ある日、おつきさんはおじいさんに声をかけ、魔女の帽子を作って欲しいと頼みました。
おじいさんは何日もかけて帽子を作り、家よりも大きな魔女の帽子が出来ました。
おつきさんは魔女の帽子を被ると、魔女たちのいる森に行きました。
魔女たちは、ぐるぐるとおつきさんの周りを飛び回りました。
しばらく経つと、おつきさんは別の帽子も欲しくなりました。
そこで今度はおじいさんに海賊帽を頼みました。
おつきさんは出来た海賊帽をかぶると、海賊のいる海に行きました。
そして、海賊たちが宝を隠すところをじっと見ていました。
次におつきさんはおじいさんにシルクハットを頼みました・・・。
『おつきさんのぼうし』の素敵なところ
- 帽子で表現された月の満ち欠け
- とても大きな帽子を作り上げるおじいさん
- 温かく優しい絵と世界観
この絵本のとても素敵なところは、月の満ち欠けを帽子で表現する発想だと思います。
満ち欠けしているのではなく、「黒い空に黒い帽子を被っているから頭が見えないだけ」という発想は夢があり、子どもにもとてもわかりやすいです。
特に新月の時は、より一層おつきさんの可愛さに愛着が湧くでしょう。
また、月の形によって、絵本に出てこない帽子が想像できるのも素敵なところ。
細くなっている時は「ヘルメットをかぶってるのかも」といったように、さらなるイメージが広がります。
そんなおつきさんの帽子ですが、もちろん作るのも一筋縄ではいきません。
家の外で一生懸命作るおじいさん。
その作る様子は圧巻です。
魔女の帽子は鉄塔のような梯子を使い仕上げていきます。
海賊の帽子は立てられないので、家より大きな木によりかからせて作業します。
こんな風に、まるで家を作る大工のような作業風景になっているのです。
これには子どもたちも、
「家より大きいよ!」
「出来て来てる!」
「おじいさん大丈夫かな・・・」
と、驚きや心配の声が。
でも、完成すると「本当に出来たよ!すごい!」と感動の声。
おつきさんの帽子を作る大変さが、しっかり伝わっているみたいです。
さて、この絵本はとても温かく優しく描かれているのも素敵なところだと思います。
まず、おつきさんの柔らかい光で包まれているような絵です。
ずっと夜のこの絵本ですが、いつもおつきさんが照らしてくれているので、柔らかな光に包まれ安心感があります。

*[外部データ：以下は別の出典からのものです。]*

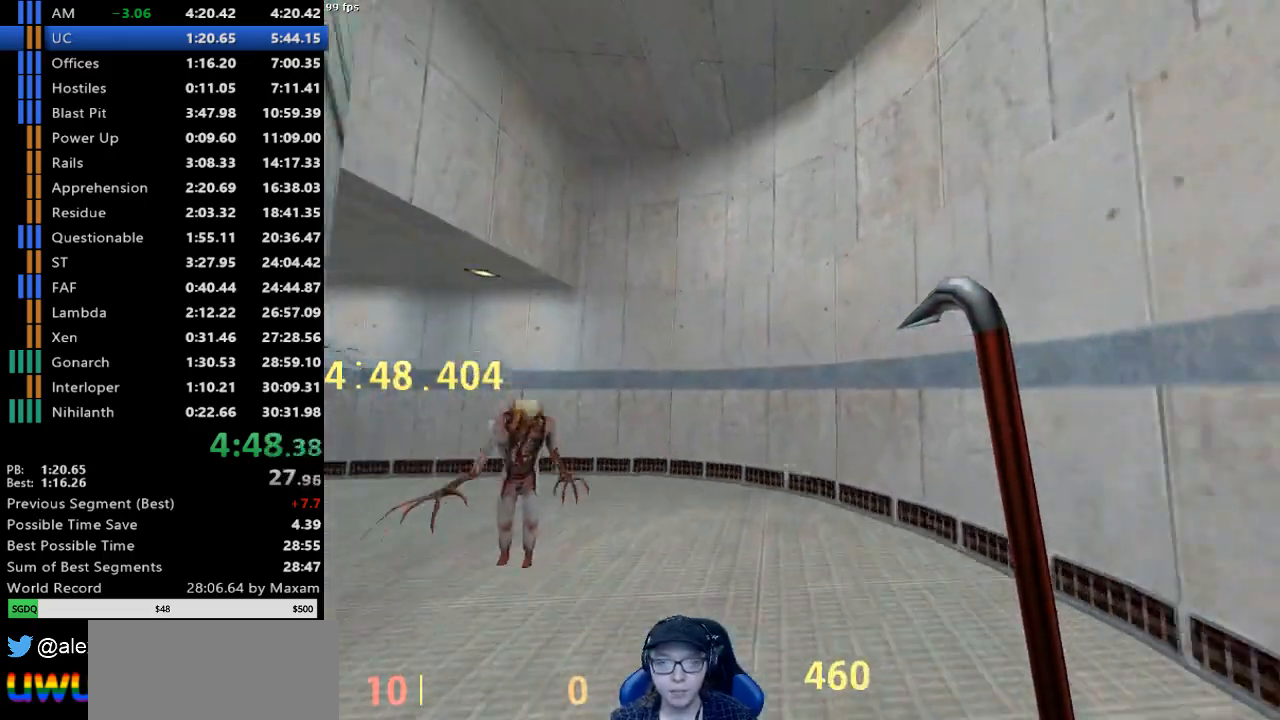
{"keys": ["a"], "mouse": [], "events": [[33, "mouse_wheel_down", "down"], [133, "w", "up"], [217, "mouse_wheel_down", "up"]]}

そこに出てくる魔女や、海賊も丸みがあり、かわいらしく愛着が持てるものになっているのです。
また、みんな生き生きと楽しそうに生きているのも、この世界を魅力的にしてくれているポイントだと思います。
その中でも、おじいさんとおつきさんのやり取りは特に素敵です。
おつきさんの帽子を作るという、前代未聞の大仕事。
これを引き受ける理由は「暗い夜を明るく照らしてくれるから」というもの。
当たり前に思えることに感謝を忘れない、おじいさんの人柄と、その優しい世界観が素敵なのです。
温かく、優しく、柔らかく描かれる世界の中。
おつきさんが帽子を付け替えているという、新しいイメージの世界を開いてくれる夢の詰まった絵本です。